• **WHAT TO DO**
Turn everything in the records below, from the line containing "scales for detecting clinical improvement" down to the line containing "outcome of repetitive Transcranial", into a Markdown table. Use the columns Row and Line, give each row a number, and leave out blank lines.

==========

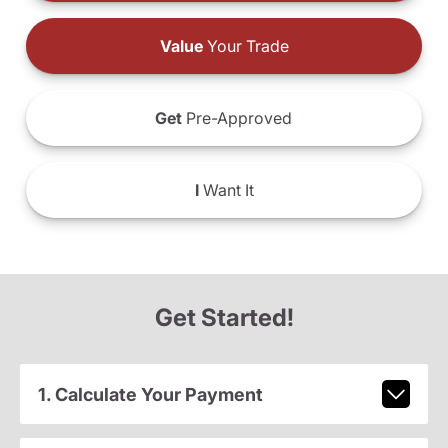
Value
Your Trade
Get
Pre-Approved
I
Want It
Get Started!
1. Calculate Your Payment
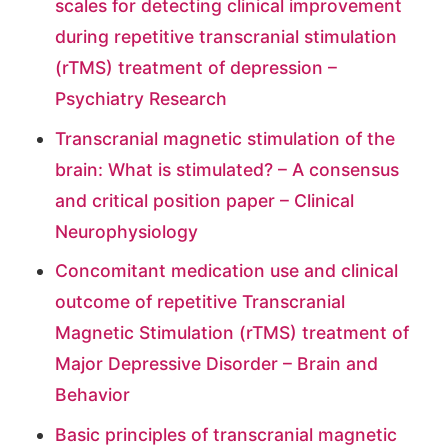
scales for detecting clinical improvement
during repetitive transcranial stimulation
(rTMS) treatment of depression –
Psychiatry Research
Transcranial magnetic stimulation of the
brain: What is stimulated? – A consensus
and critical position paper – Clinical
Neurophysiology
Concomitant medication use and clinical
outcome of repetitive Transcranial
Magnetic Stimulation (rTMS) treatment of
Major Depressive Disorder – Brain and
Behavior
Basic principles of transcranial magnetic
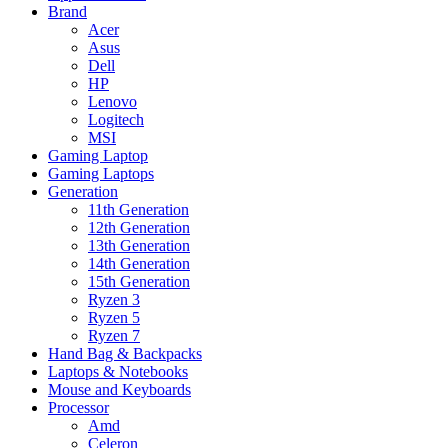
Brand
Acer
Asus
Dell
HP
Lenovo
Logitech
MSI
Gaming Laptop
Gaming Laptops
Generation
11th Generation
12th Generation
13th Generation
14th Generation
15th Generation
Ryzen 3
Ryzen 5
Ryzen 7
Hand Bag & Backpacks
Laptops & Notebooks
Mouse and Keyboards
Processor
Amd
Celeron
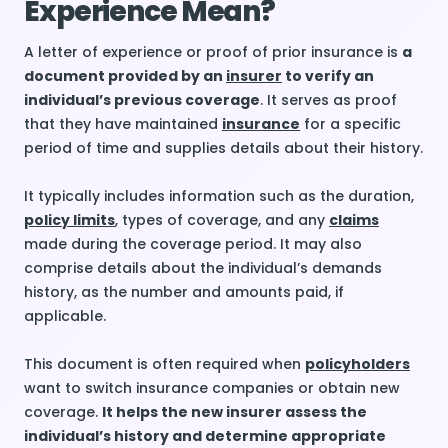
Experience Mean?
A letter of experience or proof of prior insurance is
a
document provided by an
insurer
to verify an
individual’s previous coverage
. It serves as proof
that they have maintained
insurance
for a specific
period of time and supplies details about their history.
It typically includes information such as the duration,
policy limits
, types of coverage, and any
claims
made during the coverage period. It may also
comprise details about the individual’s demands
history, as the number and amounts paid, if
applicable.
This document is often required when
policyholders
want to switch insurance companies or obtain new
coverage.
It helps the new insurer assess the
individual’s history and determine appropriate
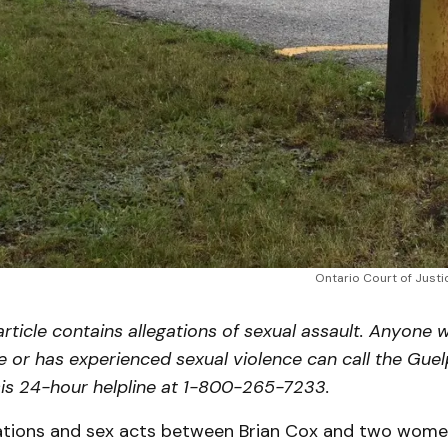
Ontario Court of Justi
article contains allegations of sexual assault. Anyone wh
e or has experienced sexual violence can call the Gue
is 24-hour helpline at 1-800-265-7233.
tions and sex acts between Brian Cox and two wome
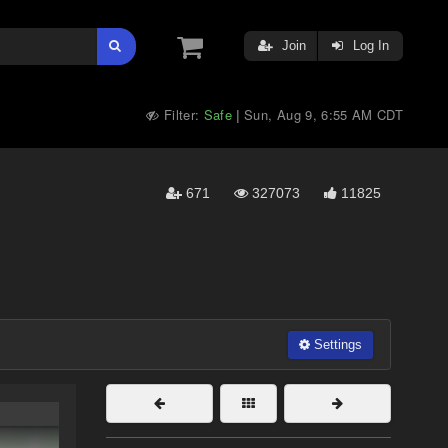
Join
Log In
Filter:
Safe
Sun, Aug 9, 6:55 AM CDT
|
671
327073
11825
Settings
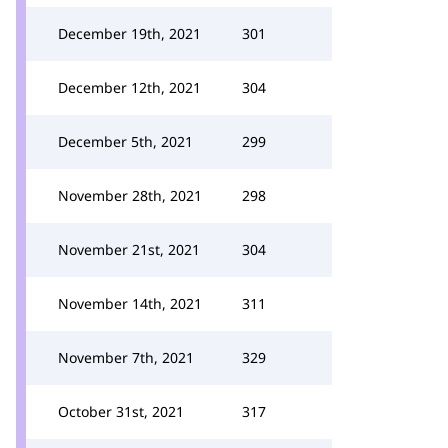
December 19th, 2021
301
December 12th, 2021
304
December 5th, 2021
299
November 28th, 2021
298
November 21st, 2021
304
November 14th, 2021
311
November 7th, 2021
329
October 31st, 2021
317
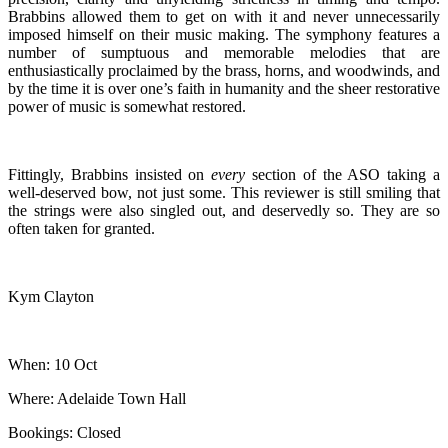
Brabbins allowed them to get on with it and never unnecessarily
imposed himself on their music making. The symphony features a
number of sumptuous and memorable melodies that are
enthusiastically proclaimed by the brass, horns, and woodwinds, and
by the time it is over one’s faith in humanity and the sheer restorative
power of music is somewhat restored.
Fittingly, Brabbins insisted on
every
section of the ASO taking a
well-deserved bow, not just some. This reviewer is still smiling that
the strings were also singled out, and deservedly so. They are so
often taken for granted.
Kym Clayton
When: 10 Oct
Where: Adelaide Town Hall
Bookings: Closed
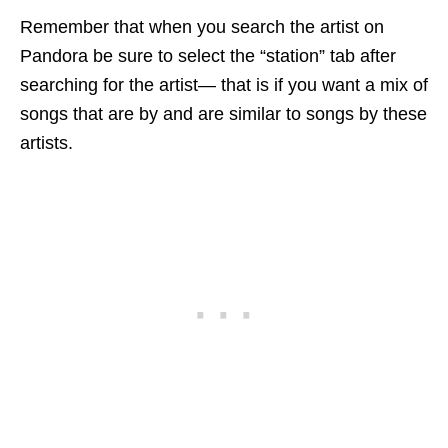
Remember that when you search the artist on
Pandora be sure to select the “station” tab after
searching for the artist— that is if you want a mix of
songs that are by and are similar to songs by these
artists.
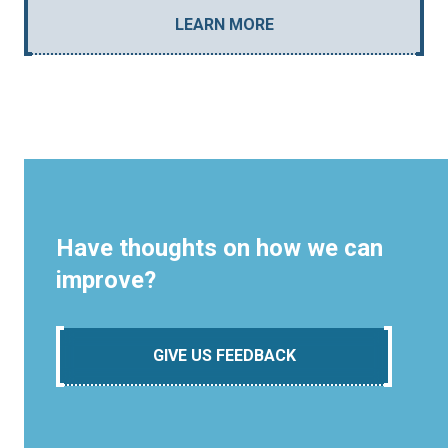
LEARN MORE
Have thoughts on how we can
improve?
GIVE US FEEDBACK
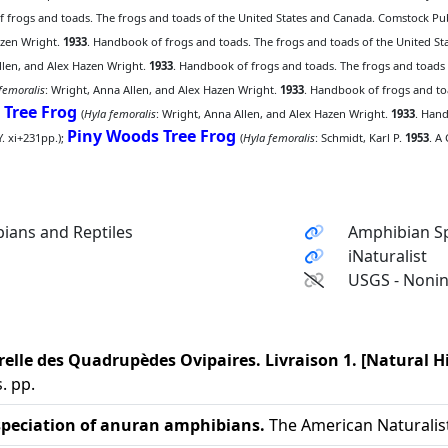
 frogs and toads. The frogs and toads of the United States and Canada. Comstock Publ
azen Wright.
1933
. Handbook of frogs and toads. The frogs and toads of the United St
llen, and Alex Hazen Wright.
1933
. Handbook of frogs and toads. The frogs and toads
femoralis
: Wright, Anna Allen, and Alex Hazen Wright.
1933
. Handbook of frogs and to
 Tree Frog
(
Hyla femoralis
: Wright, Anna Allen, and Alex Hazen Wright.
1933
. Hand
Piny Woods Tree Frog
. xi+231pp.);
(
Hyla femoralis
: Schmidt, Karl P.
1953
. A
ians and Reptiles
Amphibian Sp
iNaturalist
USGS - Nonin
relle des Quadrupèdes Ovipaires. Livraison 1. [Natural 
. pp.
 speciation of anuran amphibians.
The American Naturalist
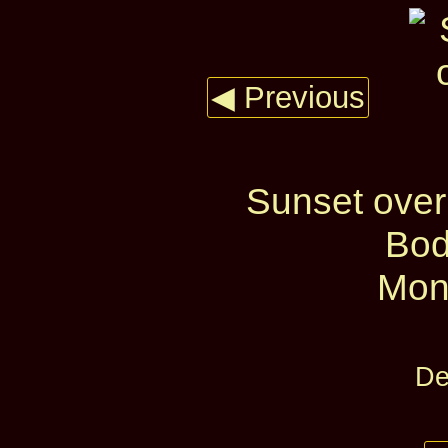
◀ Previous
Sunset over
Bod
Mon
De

==========

• **COMPLETED TASK**
| Row | Line |
|---|---|
| 1 | scales for detecting clinical improvement |
| 2 | during repetitive transcranial stimulation |
| 3 | (rTMS) treatment of depression – |
| 4 | Psychiatry Research |
| 5 | Transcranial magnetic stimulation of the |
| 6 | brain: What is stimulated? – A consensus |
| 7 | and critical position paper – Clinical |
| 8 | Neurophysiology |
| 9 | Concomitant medication use and clinical |
| 10 | outcome of repetitive Transcranial |